US routinely detains and interrogates Iraqi children as young as 10.
Unbelievably, the US is detaining and interrogating Iraqi children as young as 10, according to Human Rights Watch. Reuters reports:
Human Rights Watch said U.S. military authorities were holding 513 Iraqi children as of May 12 as "imperative threats to security".
Since the March 2003 U.S.-led invasion, the United States has detained 2,400 children under the age of 18 in Iraq, including some as young as 10, it said.
Child detainees were sometimes interrogated over days or weeks by military units in the field before being sent to main detention centres and had no real opportunity to challenge their detention, the human rights group said.
"The vast majority of children detained in Iraq languish for months in U.S. military custody," said Clarisa Bencomo, a researcher for Human Rights Watch.
The US military response:
Responding to Human Rights Watch, a U.S. military spokesman said U.S. forces currently held fewer than 500 children in Iraq.

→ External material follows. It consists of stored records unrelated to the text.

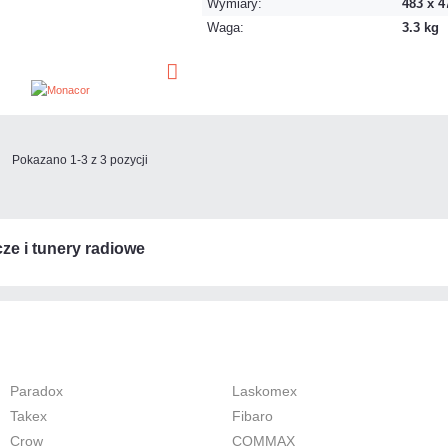
Wymiary:
483 x 4
Waga:
3.3 kg
Pokazano 1-3 z 3 pozycji
ze i tunery radiowe
Paradox
Laskomex
Takex
Fibaro
Crow
COMMAX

Youths charged under Iraqi law received access to legal counsel. "Those who are not referred to the Iraqi criminal courts do not have legal counsel because they are not charged with a crime," said Major Matthew Morgan, a spokesman for U.S. detention facilities in Iraq.
Military representatives defend the practice of detaining children, saying that Iraqi militants use them to attack government and coalition forces. The tragedy is that children are the most vulnerable and exploited foot soldiers in many of the world’s most prolonged wars and conflicts. The war in Iraq is no exception, and US soldiers are confronting the fact that their mission to "spread democracy to the Middle East" means taking young children from their families and interrogating them. And for what? Some meager shred of intelligence that would clear the fog of the Iraq war?
We need a new strategy in Iraq, one that doesn’t involve throwing kids in jail. There is no military solution to Iraq’s political problems, and we need to bring the troops home. Waiting for the next president to make it all better isn’t good enough.